Importantly, once the hospital has agreed that a budget is available and a sensible
financial plan is in place, the early adopters of the robotic technology need to be
identified and offered a curriculum-based training programme

Robotic surgeon training :
Robot-assisted surgery is rapidly gaining popularity among
urologists and is becoming subspecialised. Generally the three main categories that
need fellowship or hands-on training are prostatectomy, partial nephrectomy, and
radical cystectomy.
It is not acceptable to begin robotic surgery without the appropriate training.
Currently, robot-assisted radical prostatectomy is the most commonly
performed robotic procedure worldwide. There is mounting evidence that the robot
assistance provides significant benefits to the patient and surgeon, especially
shortening operating time and surgeon fatigue . There has been a major shift of
treatment of prostate cancer by surgery in wealthier countries from open to a
laparoscopic approach, and now robotic. A modern comparison is with radical
nephrectomy in the 1990s.

Animal model and training :
Animal model training in robotics, prior to human application, is effective. Most of all robotic surgeries were initially tested in an animal model. Sung in 1995 performed a porcine robotic pyeloplasty. As the learning curve associated with surgical robotic use is unknown, a safe and modular training programme in an animal model would result in measurable improvement in robotic surgical skills.

Training the robotic surgical team :
Curiosity and commitment to robotics are helpful when motivating a team. However, it helps to have the support and enthusiasm of your hospital, including the management through your clinical colleagues and team leaders.
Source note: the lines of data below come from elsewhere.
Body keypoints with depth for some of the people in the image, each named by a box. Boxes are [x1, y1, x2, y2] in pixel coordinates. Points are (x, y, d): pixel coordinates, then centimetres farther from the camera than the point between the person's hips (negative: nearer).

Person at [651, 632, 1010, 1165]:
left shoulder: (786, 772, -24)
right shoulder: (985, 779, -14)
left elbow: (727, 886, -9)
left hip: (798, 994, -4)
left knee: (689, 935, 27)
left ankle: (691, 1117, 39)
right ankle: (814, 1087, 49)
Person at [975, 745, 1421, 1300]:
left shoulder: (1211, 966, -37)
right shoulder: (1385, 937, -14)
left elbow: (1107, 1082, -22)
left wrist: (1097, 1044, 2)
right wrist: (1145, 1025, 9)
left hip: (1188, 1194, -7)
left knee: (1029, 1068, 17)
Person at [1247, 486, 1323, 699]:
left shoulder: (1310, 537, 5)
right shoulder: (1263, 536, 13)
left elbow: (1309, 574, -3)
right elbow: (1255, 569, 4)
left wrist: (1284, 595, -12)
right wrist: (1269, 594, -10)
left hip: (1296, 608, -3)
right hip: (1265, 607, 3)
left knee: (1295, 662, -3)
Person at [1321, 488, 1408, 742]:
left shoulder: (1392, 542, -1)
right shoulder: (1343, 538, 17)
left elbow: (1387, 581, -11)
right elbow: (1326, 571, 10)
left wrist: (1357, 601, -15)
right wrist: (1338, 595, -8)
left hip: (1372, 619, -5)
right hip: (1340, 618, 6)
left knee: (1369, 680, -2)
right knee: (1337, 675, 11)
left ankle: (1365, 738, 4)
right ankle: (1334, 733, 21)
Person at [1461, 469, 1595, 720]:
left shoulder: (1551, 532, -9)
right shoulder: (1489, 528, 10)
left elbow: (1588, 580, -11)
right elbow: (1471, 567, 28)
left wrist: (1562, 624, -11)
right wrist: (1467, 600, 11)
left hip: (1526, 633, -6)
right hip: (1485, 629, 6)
The primary group to get on board are the surgeons committed to robotics. Importantly, robotic surgery programmes develop purposefully and often slowly. Each step requires audit cycles, critically analysing the robotic team performance and not simply the surgeon.
Resident Training :
While surgical educators in resident training centres in which
robotic surgery has been adopted are still charged with the responsibility of
teaching residents
the surgical management, they now face a new challenge in how
to teach a resident to assist at and perform a surgery when not
physically standing at the operating room table
Trainee surgeons believe that robotic training is necessary to their future ,
although we know that all will not be robotic surgeons in the current climate.
Interesting issues are raised when these trainees only work in robotic centres,
where they are only exposed to robotic surgery, effectively missing the
opportunities to undertake open surgery.
Conclusion :
Robotic Renal Surgery can be safely adopted and implemented in modern day clinical practice using a team based approach.